Work began last year to widen and improve the canal. It is expected to carry 20% of the world’s seaborne commerce in the near future. The canal’s importance is about to double.

Before oil, before the Suez Canal, there were trade routes. Through the Middle East ran the trade routes between Europe and Asia and the British, Russian, German and French troops were there to protect those routes and keep them open. War between the Turks and their the Muslim caliphate, the Persian Empire, the Afghani warlords and the European Powers had been a threat since the days of Marco Polo—to say nothing of the wars among the Europeans that were fought in the Middle East (Crimean War, etc.) and those trade and territorial wars among the Middle Easterners themselves. So, even if the Suez had never been built, there would today be superhighways along these same East-West routes to fight over and/or hold hostage.

Interest in the Middle East—the same international interests, the same arguments about trade, territory and Gods—are as old as the Old Testament. The occupations of the Romans, the Athenians, the wars with among the Assyrians, the Persians, the Sumerians, and the Babylonians are well documented in other literature. Oil is only the latest interest.

As to Israel: I’m quite proud that my country, among others, supported the creation of Israel.
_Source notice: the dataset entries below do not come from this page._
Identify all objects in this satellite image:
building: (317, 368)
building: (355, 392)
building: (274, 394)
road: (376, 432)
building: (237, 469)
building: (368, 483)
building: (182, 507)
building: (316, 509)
I think it was the right thing to do and I think it was done in the right place. I’m not so naive to believe that this was purely altruistic on the part of the important players in the world, but hey, with friends like these, you take what you can get. I am also not so naive to think that we shall see peace in the Middle East in the near future. But Israel is worth defending. They have the right to exist. As long as the countries around Israel want to be all pissy about this, there will always be a threat of war. War causes instability and instability at such an important crossroads affects the world economy, and the world, including the U.S., will protect their economic interests. This would have been the case with or without oil.